Den Transformations-Code generieren

Nicht selten irritiert der Wertekatalog, den sich eine Firma gegeben hat, die Adressaten. Bei Mitarbeitern ruft er zynisches Achselzucken hervor. Bei Kunden und neuen Partnern weckt die übertriebene Betonung von ideellen Werten Misstrauen. Fehlende Glaubwürdigkeit ist eine schlechte Grundlage für eine tragfähige Partnerschaft und mangelndes Vertrauen programmiert das Scheitern von M&A-Prozessen vor.

Der Transformations-Code antizipiert die Ziele des Mergers auf der Ebene der Werte.

Das eigens für diesen Zweck entwickelte Analyse-Tool von GV gewährt einen Einblick in die Unternehmenskultur. Es setzt unmittelbar an den Unternehmenswerten und deren Funktionszusammenhang an.
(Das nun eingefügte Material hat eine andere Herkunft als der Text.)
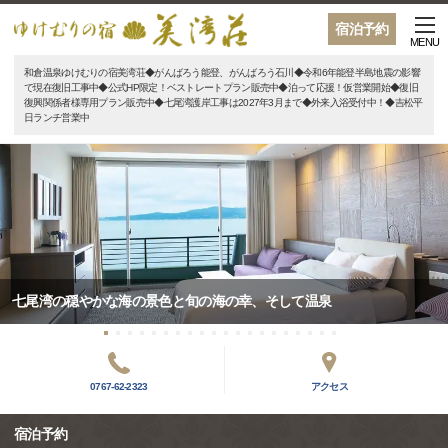
宿泊予約
MENU
和倉温泉ゆけむりの宿美湾荘◆がんばろう能登、がんばろう石川◆令和6年能登半島地震の影響
で現在復旧工事中◆公式HP限定！ベストレートプラン販売中◆泊って応援！仮営業開始◆復旧
復興関係者様専用プラン販売中◆七尾湾護岸工事は2027年3月まで◆外来入浴受付中！◆吉松平
日ランチ営業中
七尾湾の穏やかな海の景色と旬の海の幸、そして温泉
0767-62-2323
アクセス
宿泊予約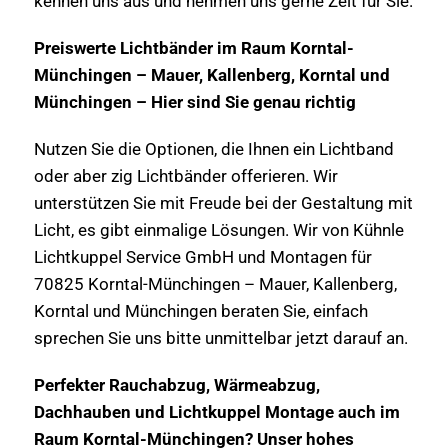
kennen uns aus und nehmen uns gerne Zeit für Sie.
Preiswerte Lichtbänder im Raum Korntal-
Münchingen – Mauer, Kallenberg, Korntal und
Münchingen – Hier sind Sie genau richtig
Nutzen Sie die Optionen, die Ihnen ein Lichtband
oder aber zig Lichtbänder offerieren. Wir
unterstützen Sie mit Freude bei der Gestaltung mit
Licht, es gibt einmalige Lösungen. Wir von Kühnle
Lichtkuppel Service GmbH und Montagen für
70825 Korntal-Münchingen – Mauer, Kallenberg,
Korntal und Münchingen beraten Sie, einfach
sprechen Sie uns bitte unmittelbar jetzt darauf an.
Perfekter Rauchabzug, Wärmeabzug,
Dachhauben und Lichtkuppel Montage auch im
Raum Korntal-Münchingen? Unser hohes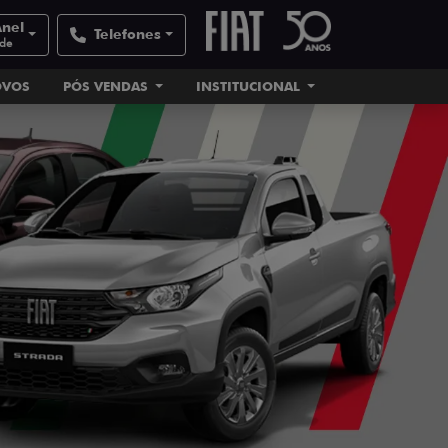
Anel
Telefones
ade
OVOS
PÓS VENDAS
INSTITUCIONAL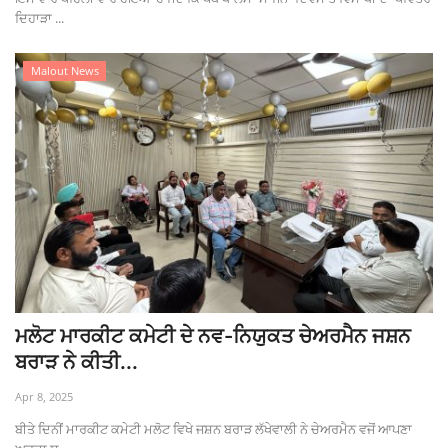
ਦਿਹਾੜਾ ...
Malout News
ਮਲੋਟ ਮਾਰਕੀਟ ਕਮੇਟੀ ਦੇ ਨਵ-ਨਿਯੁਕਤ ਚੇਅਰਮੈਨ ਜਸ਼ਨ
ਬਰਾੜ ਨੇ ਕੀਤੀ...
Apr 8, 2025
ਬੀਤੇ ਦਿਨੀਂ ਮਾਰਕੀਟ ਕਮੇਟੀ ਮਲੋਟ ਵਿਖੇ ਜਸ਼ਨ ਬਰਾੜ ਲੱਖੇਵਾਲੀ ਨੇ ਚੇਅਰਮੈਨ ਵਜੋਂ ਆਪਣਾ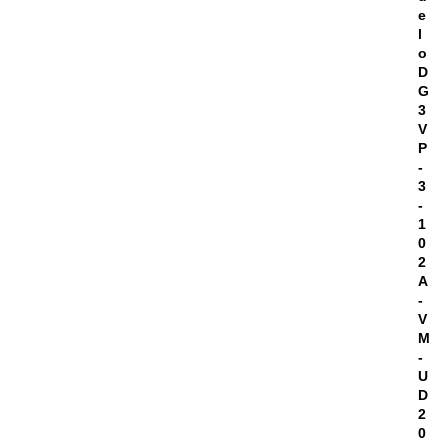
e
l
o
D
G
3
V
P
-
3
-
1
0
2
A
-
V
M
-
U
D
2
0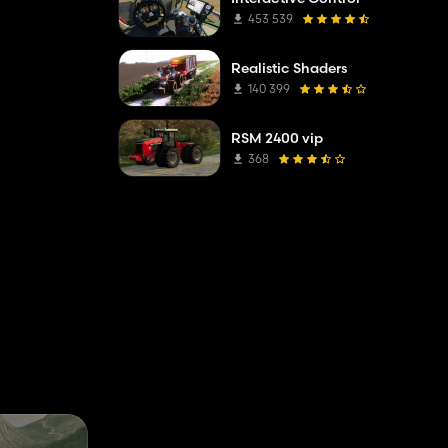
453 539
Realistic Shaders
140 399
RSM 2400 vip
368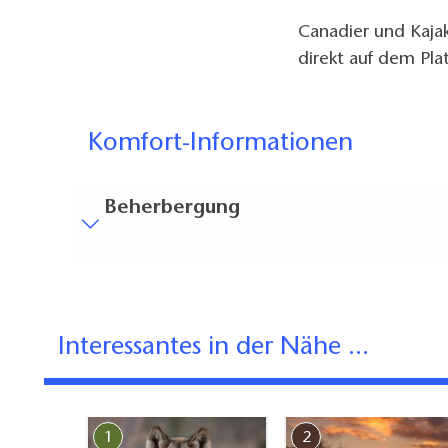
Canadier und Kaja
direkt auf dem Pla
Komfort-Informationen
Beherbergung
Bodenbelag
Überall ebener, stolperfreier Bodenbelag (in
Treppen
Interessantes in der Nähe ...
Alles ist ebenerdig / ohne Treppen erreichbar.
Badausstattung
Bodengleiche Dusche vorhanden
1
2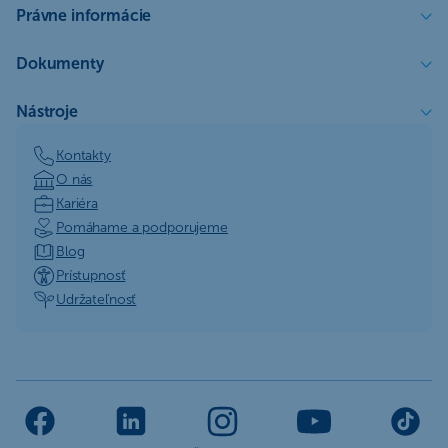
Právne informácie
Dokumenty
Nástroje
Kontakty
O nás
Kariéra
Pomáhame a podporujeme
Blog
Prístupnosť
Udržateľnosť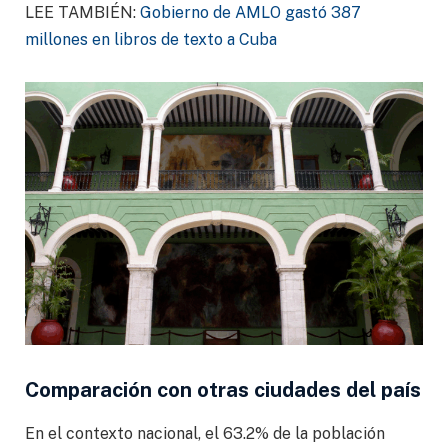
LEE TAMBIÉN:
Gobierno de AMLO gastó 387
millones en libros de texto a Cuba
Comparación con otras ciudades del país
En el contexto nacional, el 63.2% de la población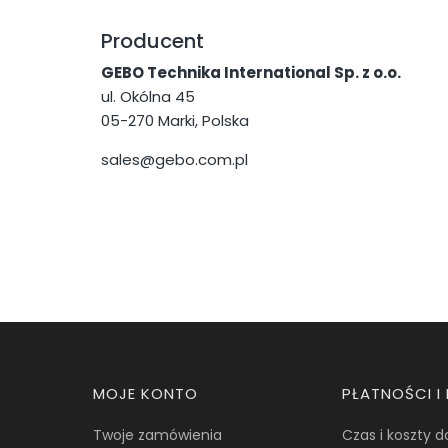
Producent
GEBO Technika International Sp. z o.o.
ul. Okólna 45
05-270 Marki, Polska
sales@gebo.com.pl
Linki w stopce
MOJE KONTO
PŁATNOŚCI 
Twoje zamówienia
Czas i koszty 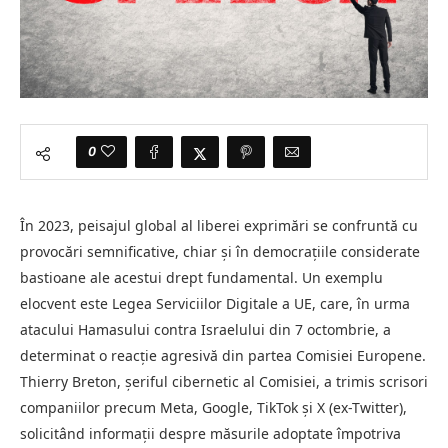
0
În 2023, peisajul global al liberei exprimări se confruntă cu
provocări semnificative, chiar și în democrațiile considerate
bastioane ale acestui drept fundamental. Un exemplu
elocvent este Legea Serviciilor Digitale a UE, care, în urma
atacului Hamasului contra Israelului din 7 octombrie, a
determinat o reacție agresivă din partea Comisiei Europene.
Thierry Breton, șeriful cibernetic al Comisiei, a trimis scrisori
companiilor precum Meta, Google, TikTok și X (ex-Twitter),
solicitând informații despre măsurile adoptate împotriva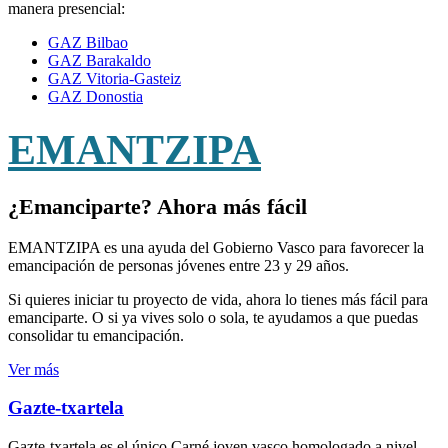
manera presencial:
GAZ Bilbao
GAZ Barakaldo
GAZ Vitoria-Gasteiz
GAZ Donostia
EMANTZIPA
¿Emanciparte? Ahora más fácil
EMANTZIPA es una ayuda del Gobierno Vasco para favorecer la
emancipación de personas jóvenes entre 23 y 29 años.
Si quieres iniciar tu proyecto de vida, ahora lo tienes más fácil para
emanciparte. O si ya vives solo o sola, te ayudamos a que puedas
consolidar tu emancipación.
Ver más
Gazte-txartela
Gazte-txartela es el único Carné joven vasco homologado a nivel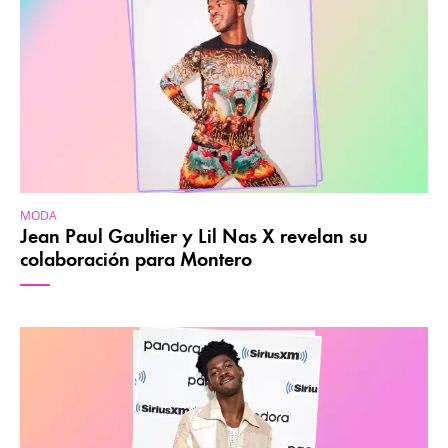
MODA
Jean Paul Gaultier y Lil Nas X revelan su
colaboración para Montero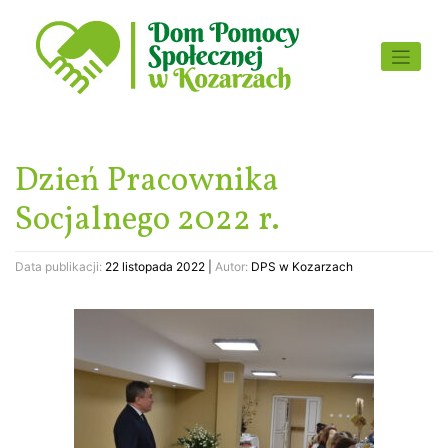
Skip
to
content
Dzień Pracownika
Socjalnego 2022 r.
Data publikacji:
22 listopada 2022
|
Autor:
DPS w Kozarzach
Damit stellt der Transformations-Code dem Klienten die Leitplanken zur Verfügung an denen er seine gesamte Unternehmenskommunikation ausrichten kann. Schließlich sind Werte Worte.

Strategie

Den Transformations-Pfad optimieren

Mit Meilensteinen versehene Umsetzungspfade sorgen für praxistaugliche und überprüfbare Prozesse.

Die Qualität von Führung und Kommunikation ist am langfristig erwirtschafteten Geschäftserfolg zu messen. Der Reiz von Wertekonzepten besteht daher zum Großteil in ihrer Praxistauglichkeit.

Der Abstand zwischen Anspruch und gelebter Praxis ist einer der Grundwidersprüche im Bereich von Unternehmenskultur. Nur wer keinen Anspruch erhebt, vermeidet ihn.

Deshalb unterstützt GV seine Klienten darin die optimale Inkongruenz, in der Beziehung von Anspruch und Wirklichkeit, zu realisieren. Im besten Fall wirkt sie so, dass sie das Interesse der Kunden weckt und die Mitarbeiter anspornt.

Diese Dynamik, entsteht unwillkürlich zwischen dem Widerspruch von Wunsch und Wirklichkeit. Sie gilt im selben Maß für materielle, wie für moralische Ambitionen.